* **ASSIGNED TASK**
Decide whether each statement below agrees with the parliamentary written answers on tax matters that follow. For each, answer yes or no and quote the exact words of the text that decide it.
1. Periods of sick leave during a working families tax credit award reduce the amount of tax credits payable.
2. Further work found 507 penalties attributable to working families tax credit investigations between October 1999 and September 2001.
3. The percentage increases in public sector pay are taken from the Average Earnings Index, headline rate.

Dawn Primarolo: I refer the hon. Gentleman to paragraph 4.73 of the November 2001 pre-Budget report (Cm 5318). Further detail is available in "The Modernisation of Britain's Tax and Benefit System No. 6", published in March 2000.
Mr. George Howarth: To ask the Chancellor of the Exchequer how many complaints he has received from (a) hon. Members and (b) members of the public about the loss of working families tax credit for people on sickness leave from their employment; and if he will make a statement. 
Dawn Primarolo: The Inland Revenue does not hold the figures requested for complaints on this specific issue from either hon. Members or members of the public. Periods of sick leave during a working families tax credit (WFTC) award do not have any effect on the amount of tax credits payable, and do not count as being at work for the purpose of a new or renewal WFTC application.
5 Feb 2002 : Column 845W
Mr. Clappison: To ask the Chancellor of the Exchequer, pursuant to the answer of 19 December 2001, Official Report, columns 32324W, on the working families tax credit, what the total value was of the 478 penalties imposed for false WFTC applications between October 1999 and September 2001. 
Dawn Primarolo: Further work on the number of penalties attributable to working families tax credit investigations has shown that there were 507 for the period between October 1999 and September 2001. The total value of these penalties was £512,223.78.
Mr. Paul Marsden: To ask the Chancellor of the Exchequer how many working families have (a) claimed and (b) been awarded the working families tax credit in Shrewsbury and Atcham; and if he will make a statement. 
Dawn Primarolo: No estimates are available for (a). For (b), I refer my hon. Friend to my answer to my hon. Friend the Member for Jarrow (Mr. Hepburn) on 16 January 2002, Official Report, column 293W.
|Public sector (percentage increase)||Private sector (percentage increase)||Difference (percentage)|
|Public sector (percentage increase)||Value of increase (£ billion)|
The percentage increases in public sector pay are from the Average Earnings Index, headline rate, for the 12 months ending November each year. The indication of the cost is derived by applying the percentages to the paybill for the public sector, which is the sum of the paybill for central and local government and of the paybill for public corporations.
5 Feb 2002 : Column 846W
Mr. Bercow: To ask the Chancellor of the Exchequer how many (a) working families with children and (b) childless people in work had incomes below the tax threshold at the latest date for which information is available. 
Dawn Primarolo: For 200001, the number of working families with children where there was no working adult with earned income above the personal tax threshold to be 700,000. The number of childless adults in work with income below the personal tax threshold is estimated to be 2,400,000.

* **DATA EXCERPT**
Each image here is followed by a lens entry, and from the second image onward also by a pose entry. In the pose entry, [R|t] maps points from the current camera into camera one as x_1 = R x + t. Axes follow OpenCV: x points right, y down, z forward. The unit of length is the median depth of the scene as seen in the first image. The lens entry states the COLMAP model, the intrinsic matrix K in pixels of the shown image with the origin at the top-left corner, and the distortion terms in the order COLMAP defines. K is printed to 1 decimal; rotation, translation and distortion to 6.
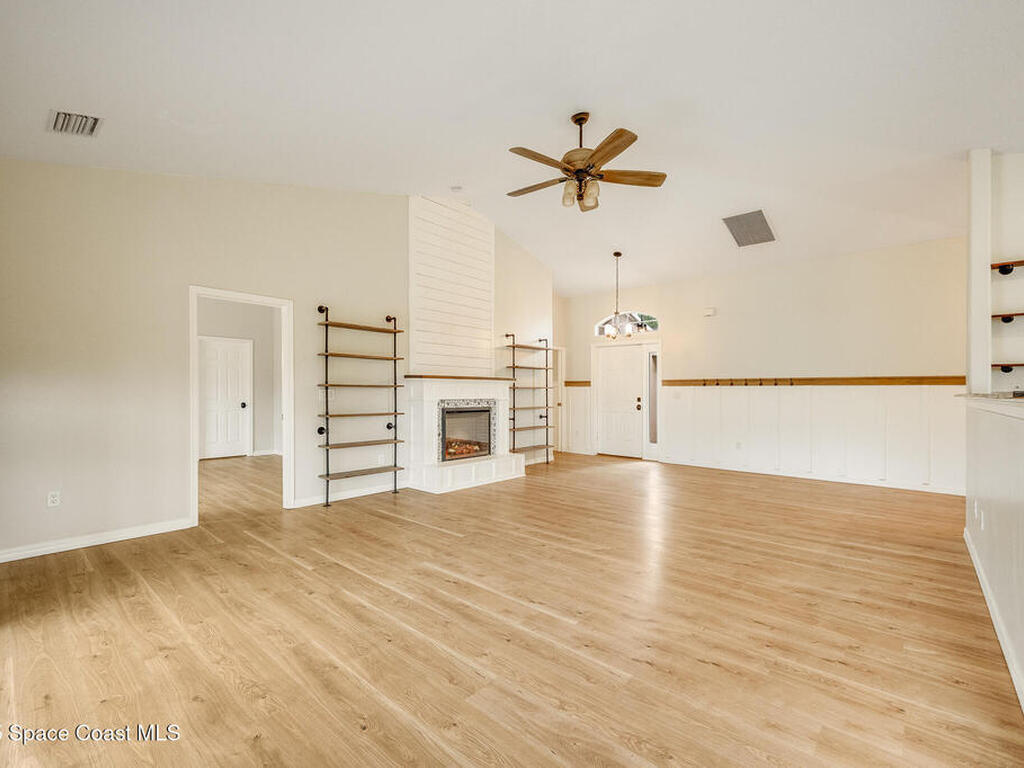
lens RADIAL K [[463.5, 0, 509.9], [0, 463.5, 385.3], [0, 0, 1]] dist [0.003373, -0.000815]
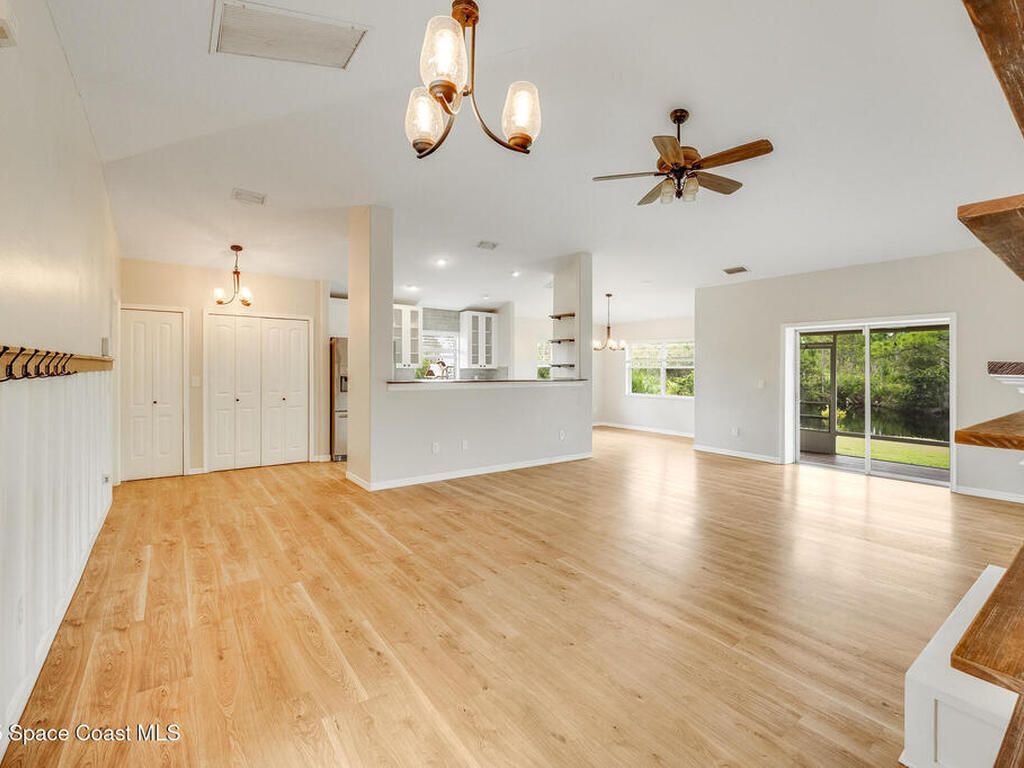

* **TASK SOLUTION**
1. No: "Periods of sick leave during a working families tax credit (WFTC) award do not have any effect on the amount of tax credits payable"
2. Yes: "there were 507 for the period between October 1999 and September 2001"
3. Yes: "The percentage increases in public sector pay are from the Average Earnings Index, headline rate"